Jen Chaney: Wow, that's a really interesting perspective. I hadn't even thought about that.
Danny Simonzad: That's just amazing writing.
Jen Chaney: Let's switch gears a bit and talk about the video that you did. Obviously since you do video production for a living, this would be a natural thing for you to do. But what inspired you to make it?
Danny Simonzad: About a week before I found out the promo contest was going on, I'm like, "Somehow I really want to be involved with ‘Lost.'" I had that overwhelming desire. On Facebook, I'm a fan of that [ABC] "Lost" page. And they posted that there's a promo contest going on. And I don't know what it was – I don't know if you want to call it John Locke-style destiny – but immediately, the idea popped into my mind within a couple of hours. I'm a fan and I guess I'm obsessed because I watched the entire series in a month. And I thought, what if we just show it from the fans' perspective? Because that's what it's all about. If it wasn't for the fans, this show would not be going on.
And I just took what I was feeling about how the show was ending, and I just wrote a script for it and shot it in about a week. I cast it and got a lot of favors pulled. Most of the cast, they're all "Lost" fans. So they were like, absolutely. We'll do this for free.
Jen Chaney: The winner of the promo contest was "Convergence." Do you know if you came in second?
Danny Simonzad: I have no idea. They have not contacted me as far as who is in second or third.
Jen Chaney: The funny thing about this is that you captured the feelings people would have after living with the show for a long time. But you've really only lived with it for four months.
Danny Simonzad: I feel like I know everybody on that show. I really care about what happens to them. I know it took only a month but I am obsessed with that show. Just ask my family and friends.

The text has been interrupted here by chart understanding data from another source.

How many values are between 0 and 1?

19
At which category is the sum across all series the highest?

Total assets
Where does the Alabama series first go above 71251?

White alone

Jen Chaney: Oh, I believe you. I guess what I'm saying is that the video demonstrated an understanding of the fandom that -- it's interesting that you got that so quickly.
Now I have to ask a few standard nerd questions. Have you watched any seasons more than once? I'm guessing not since you just started in January.

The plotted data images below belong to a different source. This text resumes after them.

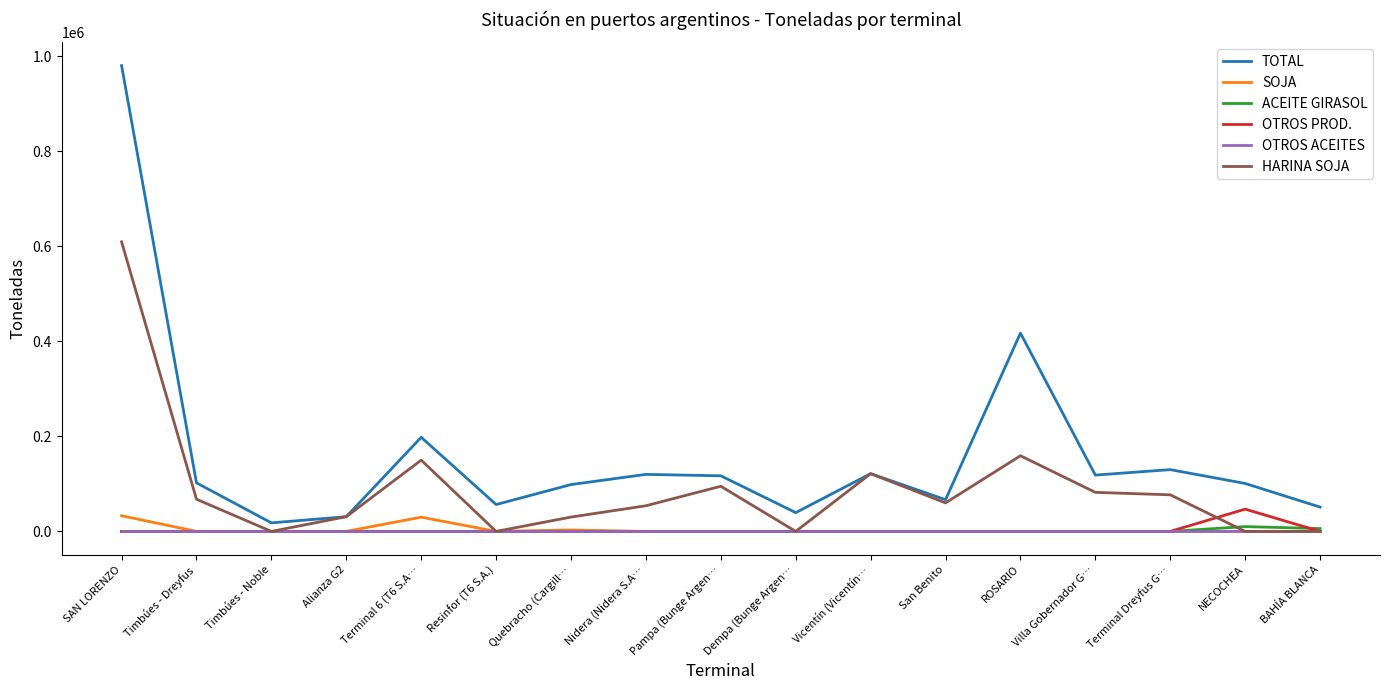

The ACEITE GIRASOL series shows 0 at Timbúes - Noble. True or false?

True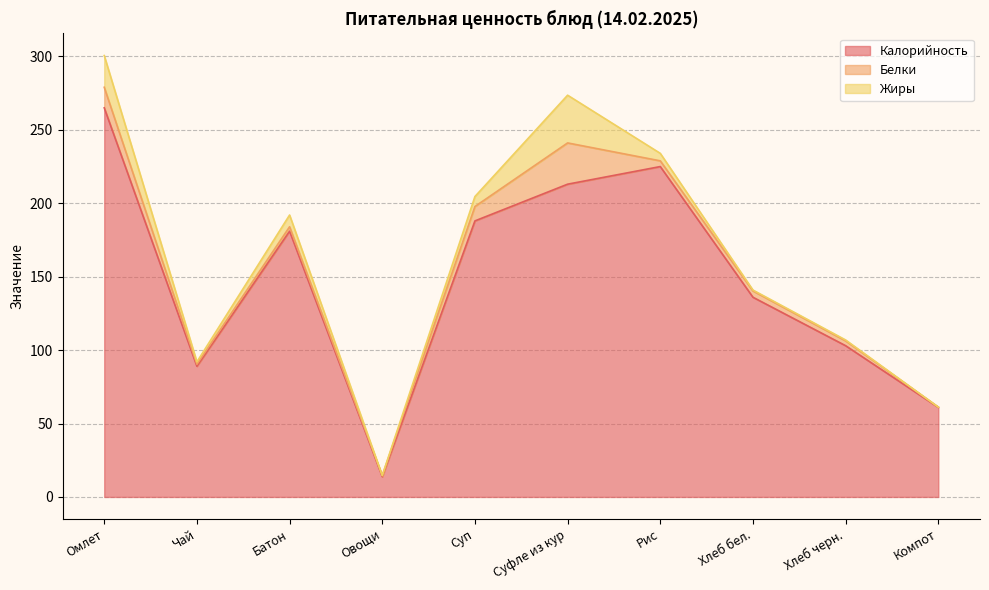

What is the difference between the maximum and minimum values in the Жиры series?

32.5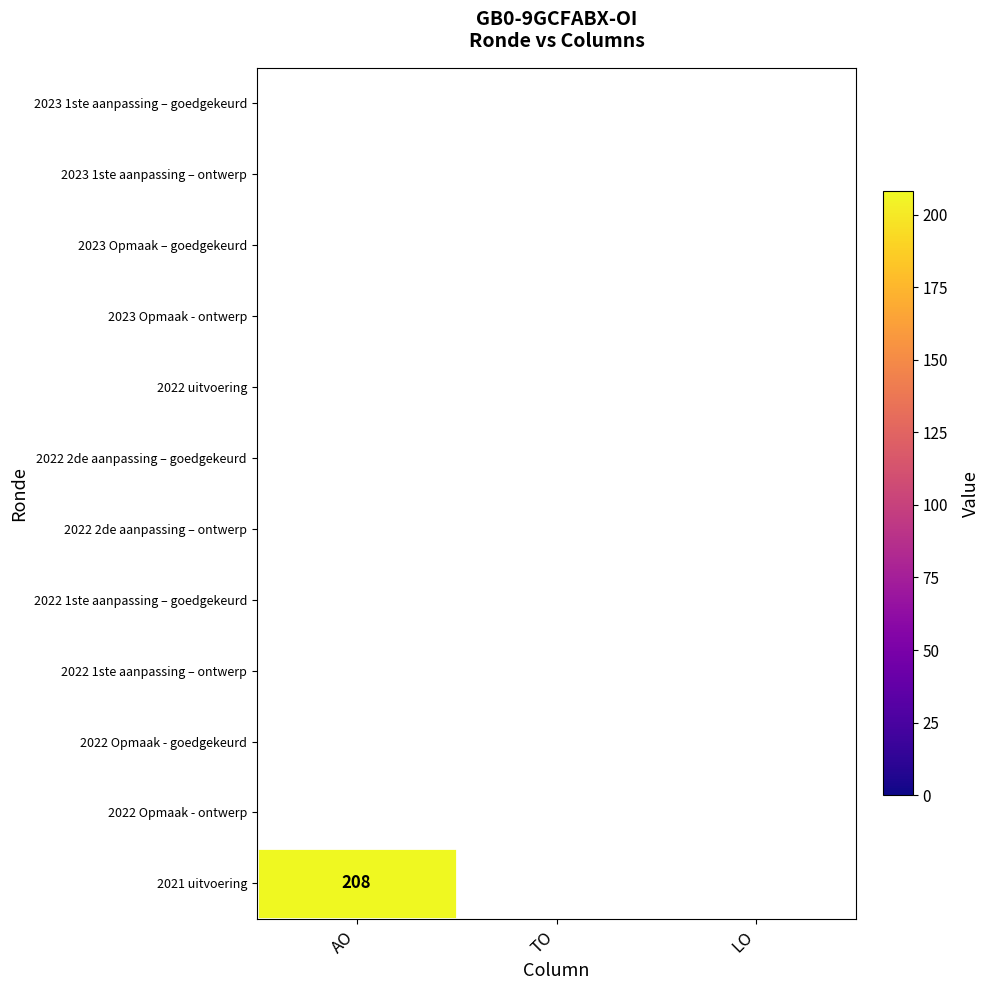

List the series in order of their overall mean, highest first.

2023 1ste aanpassing – goedgekeurd, 2023 1ste aanpassing – ontwerp, 2023 Opmaak – goedgekeurd, 2023 Opmaak - ontwerp, 2022 uitvoering, 2022 2de aanpassing – goedgekeurd, 2022 2de aanpassing – ontwerp, 2022 1ste aanpassing – goedgekeurd, 2022 1ste aanpassing – ontwerp, 2022 Opmaak - goedgekeurd, 2022 Opmaak - ontwerp, 2021 uitvoering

Danny Simonzad: Not the seasons, but I started since it's ending – I started watching from the pilot again. I'm on the first season right now, on the third episode.
I'm waiting for the show to end, and after it ends, I want to watch the entire thing again.
Jen Chaney: Have you ever dressed up as a character from "Lost"?
Danny Simonzad: No. But some people say I look like Sayid.
Jen Chaney: Do you own any "Lost" memorabilia or merchandise?
Danny Simonzad: No, I don't. But the [Oceanic] mug that you see in the promo, I had to make myself. So that's the only thing I have. Basically I took what ABC provided and I printed it out on sticker paper -- one by one, the circles -- and I put it on a mug. It's actually sitting on my desk right now.
Jen Chaney: How much time do you spend looking at "Lost" blogs or Web sites?
Danny Simonzad: I would say 10 to 20 percent of my day.
Jen Chaney: Which ones do you look at most frequently?
Danny Simonzad: The "Lost" fan page on Facebook. And also, on Twitter, I follow [executive producers] Carlton Cuse and Damon Lindelof.
Jen Chaney: What are you going to miss about the show?
Danny Simonzad: Here's what I always miss about something that really captures my attention: it's that not knowing what's going to happen. That mystery, that surprise that comes up, the cliffhangers. I know a lot of people get annoyed by that. But I love that stuff.
I guess what I can look forward to is if I watch it again, I'm going to pick up things that I didn't pick up the first time around.